Kingsbrook and Cauldwell has transformed outcomes for residents with funding from the Big Local programme. To address poor health and wellbeing in the area, the resident-led partnership employed a community health champion’ to signpost and connect local people to a variety of services and opportunities existing in the neighbourhood. 

Their role involved connecting residents to existing services like carer support groups, debt and benefits advice and walking groups, as well as building partnerships to start new ventures like gardening and running clubs. In one case, residents identified a service gap and established a diabetes support group that attracted over 65 members. 

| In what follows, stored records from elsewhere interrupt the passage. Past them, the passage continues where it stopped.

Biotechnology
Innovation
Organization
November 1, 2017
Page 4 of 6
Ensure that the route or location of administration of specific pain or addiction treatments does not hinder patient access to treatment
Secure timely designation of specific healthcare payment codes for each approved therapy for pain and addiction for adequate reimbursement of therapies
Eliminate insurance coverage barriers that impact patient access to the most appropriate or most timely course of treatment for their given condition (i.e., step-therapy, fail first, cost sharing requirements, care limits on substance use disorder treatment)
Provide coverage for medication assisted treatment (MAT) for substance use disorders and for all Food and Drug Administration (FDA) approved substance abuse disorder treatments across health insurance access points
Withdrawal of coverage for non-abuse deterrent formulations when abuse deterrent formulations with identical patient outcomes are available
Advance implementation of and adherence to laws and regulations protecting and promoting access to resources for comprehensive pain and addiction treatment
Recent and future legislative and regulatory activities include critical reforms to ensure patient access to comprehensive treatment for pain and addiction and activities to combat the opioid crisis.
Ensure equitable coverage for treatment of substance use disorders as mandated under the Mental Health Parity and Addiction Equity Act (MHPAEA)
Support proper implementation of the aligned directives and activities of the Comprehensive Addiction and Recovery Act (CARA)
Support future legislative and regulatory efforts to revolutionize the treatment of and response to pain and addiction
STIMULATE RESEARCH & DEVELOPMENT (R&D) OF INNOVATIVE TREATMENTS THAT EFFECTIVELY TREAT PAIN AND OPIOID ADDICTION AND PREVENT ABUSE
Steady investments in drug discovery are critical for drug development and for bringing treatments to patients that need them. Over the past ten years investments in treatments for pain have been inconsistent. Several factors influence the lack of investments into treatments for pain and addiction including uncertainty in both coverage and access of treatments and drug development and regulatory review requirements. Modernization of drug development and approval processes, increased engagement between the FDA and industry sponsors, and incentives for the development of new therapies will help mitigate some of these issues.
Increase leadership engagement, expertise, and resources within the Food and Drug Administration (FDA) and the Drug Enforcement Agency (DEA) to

This socially prescriptive approach to care tackled many of the social determinants of poor health that could have otherwise resulted in a GP appointment. In many cases, preventative solutions based on people’s lifestyle and habits were prioritised over formalised primary health care solutions like a prescription or appointment. An independent economic analysis of the programme using ten case studies of patients who had received support from the community health champion identified a total of £39,667 in health and social care costs. These costs came from reduced demand for services and encouragement of health-promoting behaviours. After a year of operation, the local GP started funding the scheme directly given its crucial role in diverting residents to a holistic range of non-clinical health services.

Conclusion

Over the past two decades, the British economy has seen substantial change. Rising inequality, stagnant productivity and low growth compounded by a global pandemic and a series of supply shocks have left British citizens worse off than their counterparts in other countries (McCann, 2020; Carrascal-Incera et al, 2020). A refreshed economic policy aimed at responding to these challenges must recognise the complex interrelationship between inequality, growth and wellbeing – paying specific attention to entrenched inequality at the neighbourhood level.

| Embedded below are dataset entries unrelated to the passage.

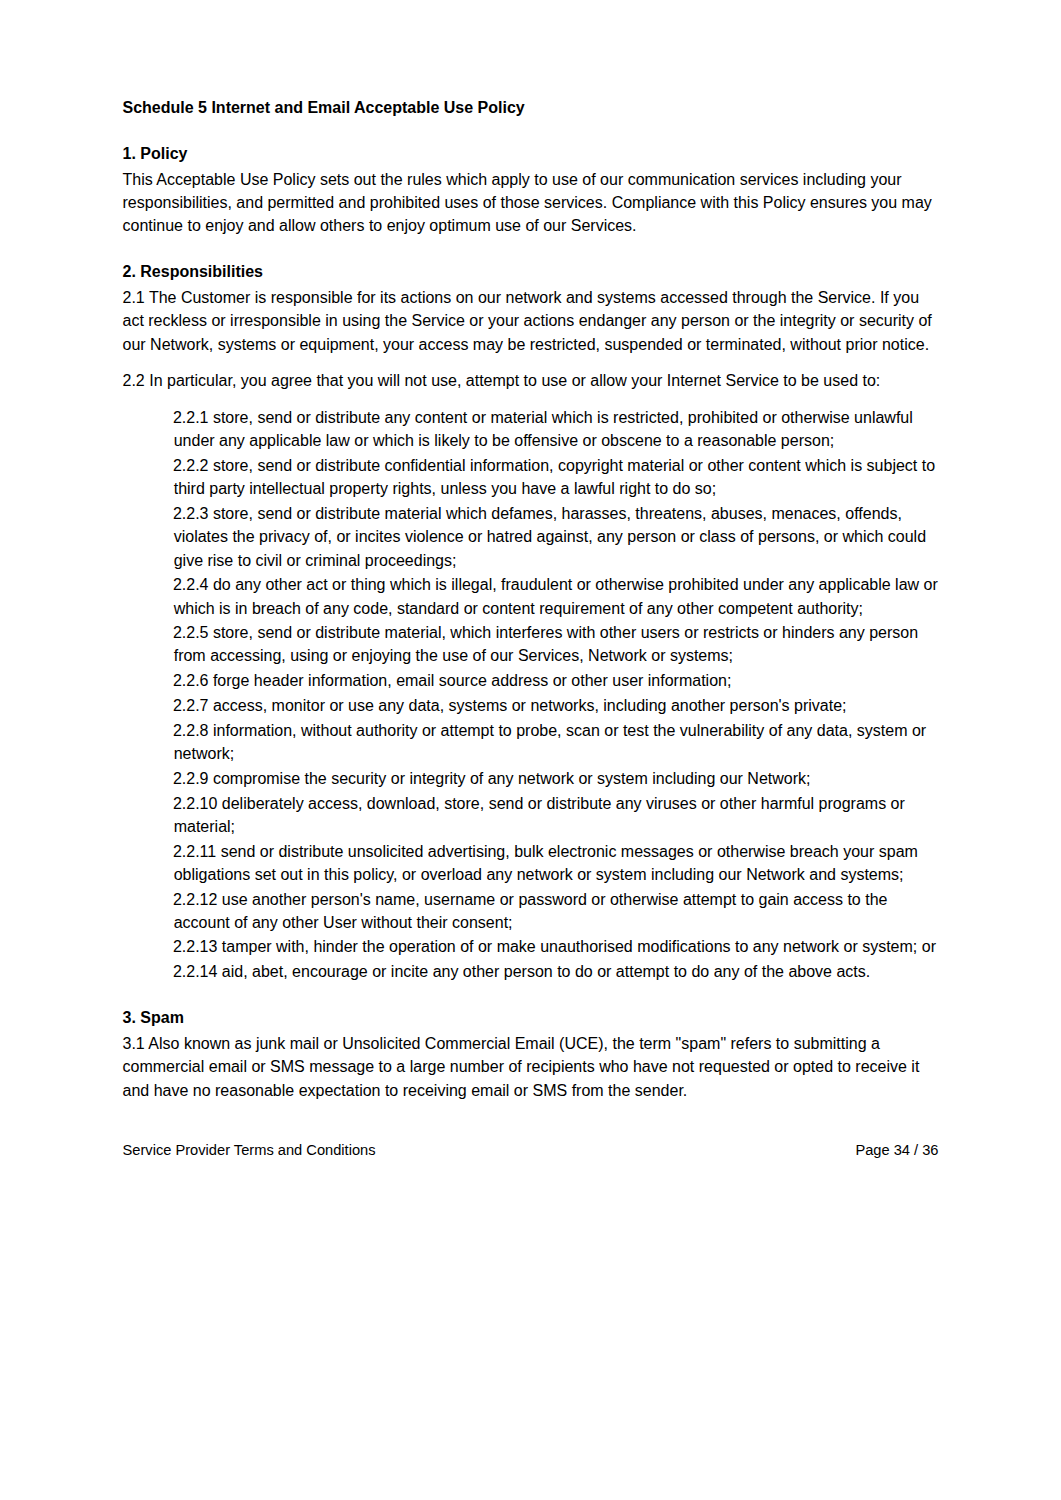Schedule 5 Internet and Email Acceptable Use Policy
1. Policy
This Acceptable Use Policy sets out the rules which apply to use of our communication services including your responsibilities, and permitted and prohibited uses of those services. Compliance with this Policy ensures you may continue to enjoy and allow others to enjoy optimum use of our Services.
2. Responsibilities
2.1 The Customer is responsible for its actions on our network and systems accessed through the Service. If you act reckless or irresponsible in using the Service or your actions endanger any person or the integrity or security of our Network, systems or equipment, your access may be restricted, suspended or terminated, without prior notice.
2.2 In particular, you agree that you will not use, attempt to use or allow your Internet Service to be used to:
2.2.1 store, send or distribute any content or material which is restricted, prohibited or otherwise unlawful under any applicable law or which is likely to be offensive or obscene to a reasonable person;
2.2.2 store, send or distribute confidential information, copyright material or other content which is subject to third party intellectual property rights, unless you have a lawful right to do so;
2.2.3 store, send or distribute material which defames, harasses, threatens, abuses, menaces, offends, violates the privacy of, or incites violence or hatred against, any person or class of persons, or which could give rise to civil or criminal proceedings;
2.2.4 do any other act or thing which is illegal, fraudulent or otherwise prohibited under any applicable law or which is in breach of any code, standard or content requirement of any other competent authority;
2.2.5 store, send or distribute material, which interferes with other users or restricts or hinders any person from accessing, using or enjoying the use of our Services, Network or systems;
2.2.6 forge header information, email source address or other user information;
2.2.7 access, monitor or use any data, systems or networks, including another person's private;
2.2.8 information, without authority or attempt to probe, scan or test the vulnerability of any data, system or network;
2.2.9 compromise the security or integrity of any network or system including our Network;
2.2.10 deliberately access, download, store, send or distribute any viruses or other harmful programs or material;
2.2.11 send or distribute unsolicited advertising, bulk electronic messages or otherwise breach your spam obligations set out in this policy, or overload any network or system including our Network and systems;
2.2.12 use another person's name, username or password or otherwise attempt to gain access to the account of any other User without their consent;
2.2.13 tamper with, hinder the operation of or make unauthorised modifications to any network or system; or
2.2.14 aid, abet, encourage or incite any other person to do or attempt to do any of the above acts.
3. Spam
3.1 Also known as junk mail or Unsolicited Commercial Email (UCE), the term "spam" refers to submitting a commercial email or SMS message to a large number of recipients who have not requested or opted to receive it and have no reasonable expectation to receiving email or SMS from the sender.
Service Provider Terms and Conditions Page 34 / 36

When a new government takes office, this is the task they will face. Although it might seem like developing a plan for geographic inequality is secondary to each of these national problems, it is in fact at their root. Geographic inequality poses a barrier to economic growth in every part of the UK, places burden on public services, and leaves us ill-prepared and vulnerable to crisis (Lakner et al, 2016).

To grasp this nettle requires a return to neighbourhood-level intervention. The current focus on regenerating regions or whole towns and cities does not reflect the fact that deprivation is concentrated in certain neighbourhoods, with small pockets of poverty in otherwise affluent areas.

Research by OCSI carried out on behalf of Local Trust has identified the most vulnerable neighbourhoods. These are a clear starting point for the next government, where the weaknesses in our spatially unequal economy manifest most clearly. They suffer from the double disadvantage of high levels of deprivation combined with a lack of social infrastructure – where people’s life chances are worse across all metrics, from employment to education, health to transport.

We won’t be able to achieve ambitious change without improvement in these neighbourhoods – history teaches us that neighbourhood intervention works. Investment must be patient and long term, targeted in those areas that have missed out most in the past. And we must ensure that, in the future, no community ends up feeling left behind’ again.